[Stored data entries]
--- Start ---

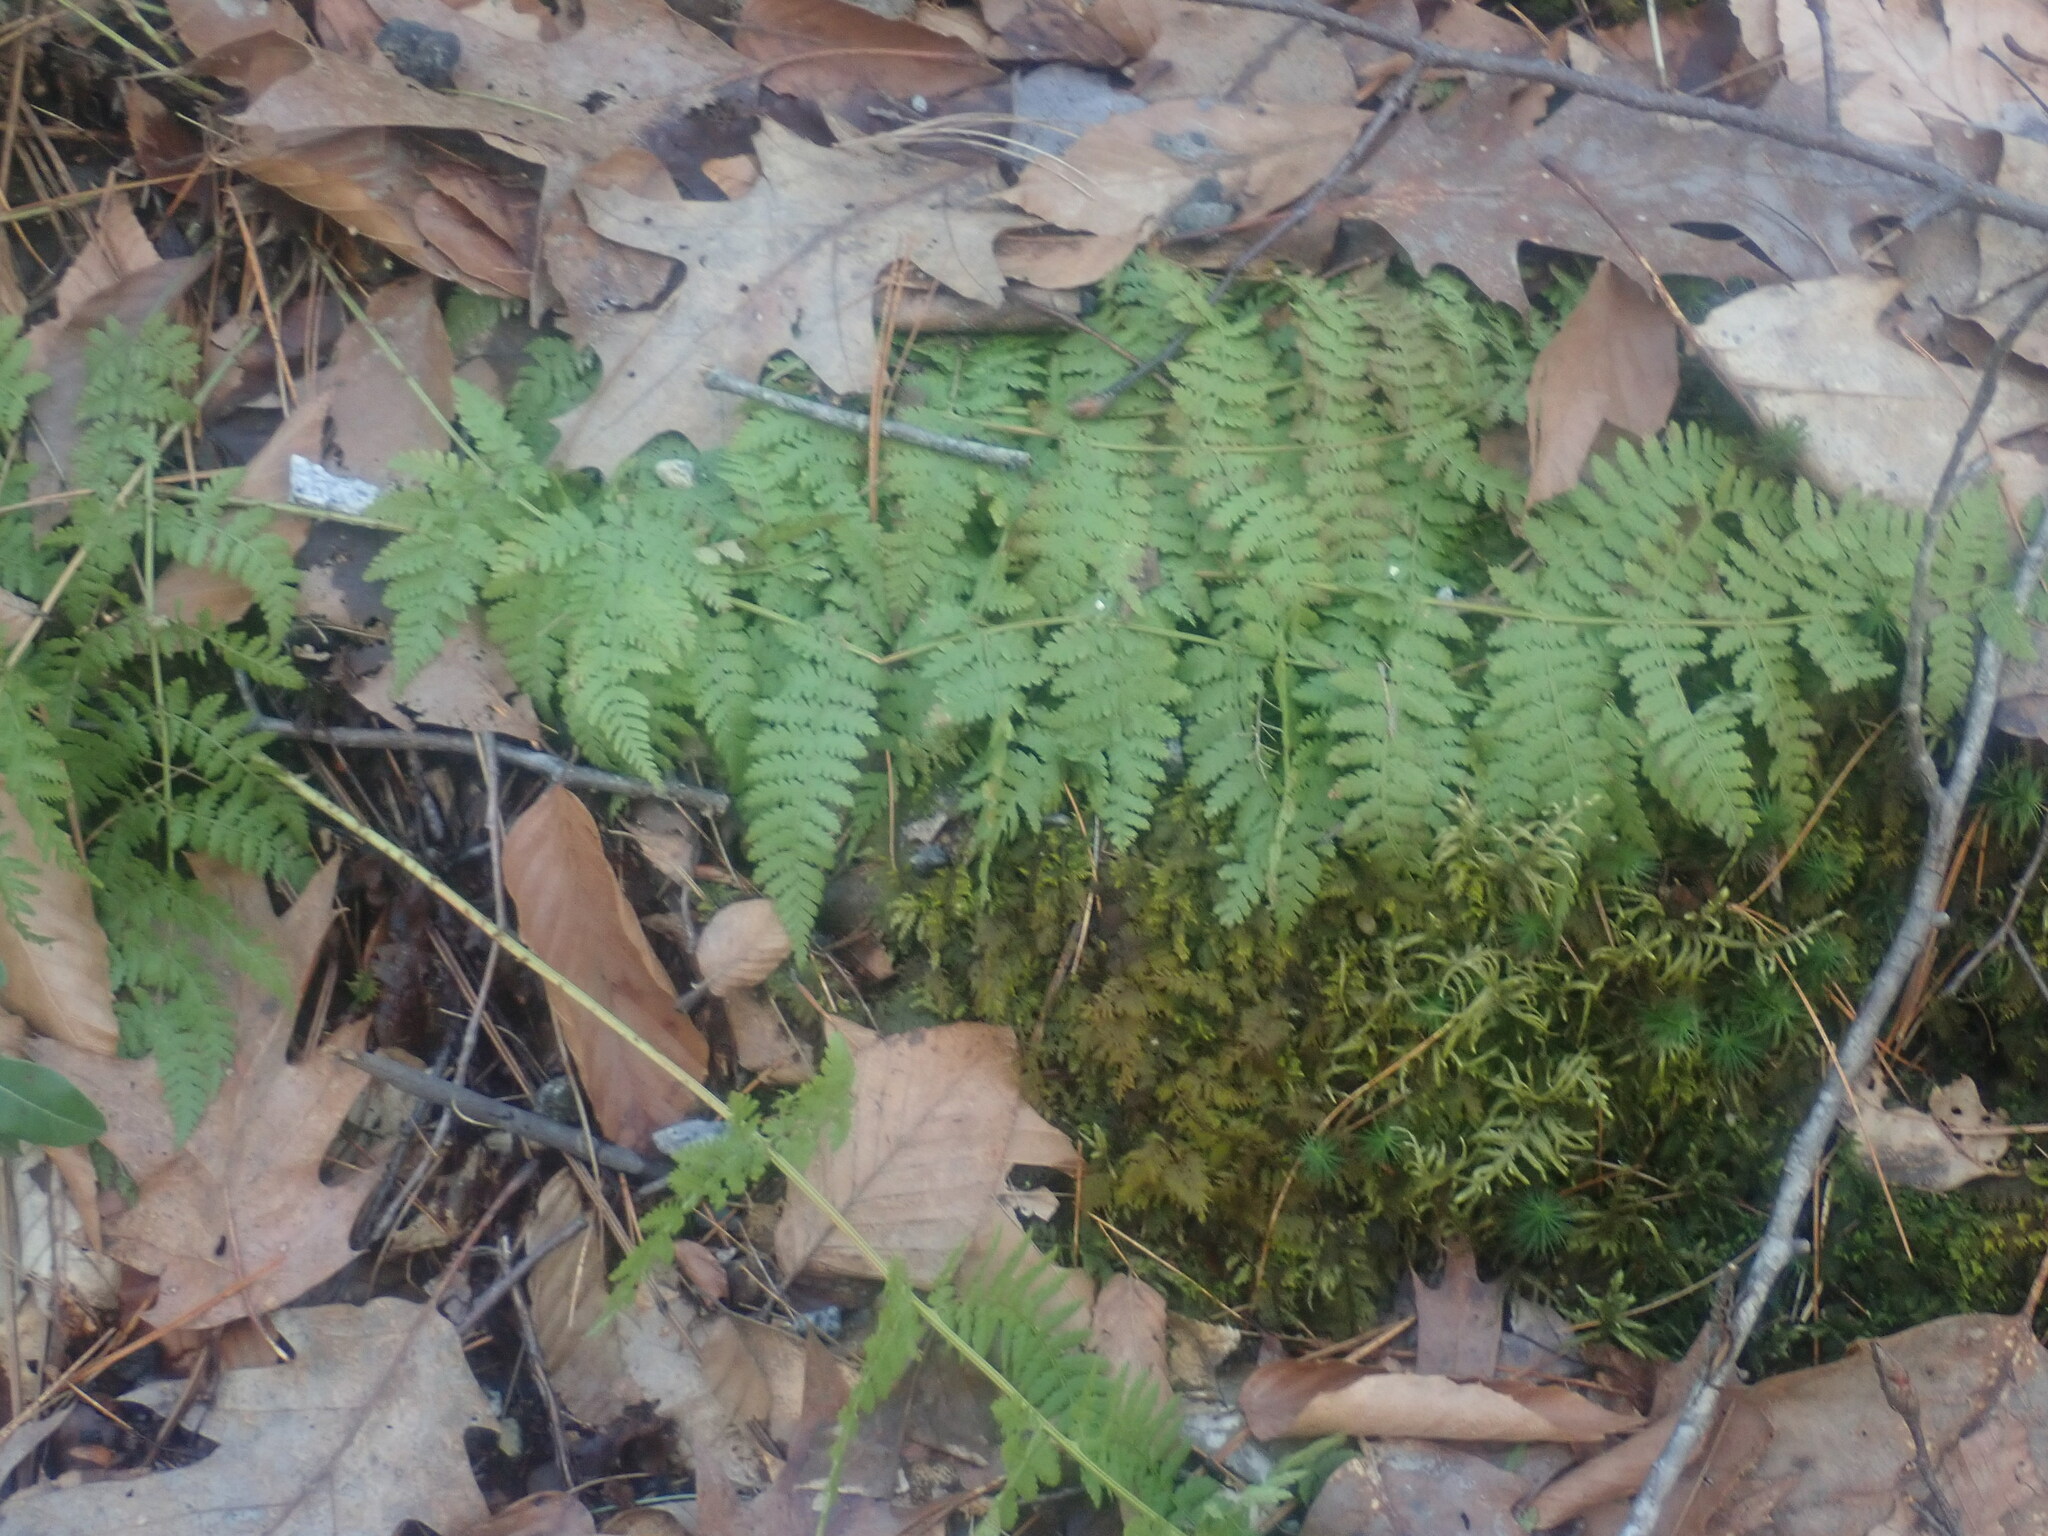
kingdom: Plantae
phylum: Tracheophyta
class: Polypodiopsida
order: Polypodiales
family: Dryopteridaceae
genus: Dryopteris
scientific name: Dryopteris intermedia
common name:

--- End ---

Swap "common name" for "vernacular name" throughout the entries and write out their lines again with nothing else altered. Leave the pictures out.

kingdom: Plantae
phylum: Tracheophyta
class: Polypodiopsida
order: Polypodiales
family: Dryopteridaceae
genus: Dryopteris
scientific name: Dryopteris intermedia
vernacular name:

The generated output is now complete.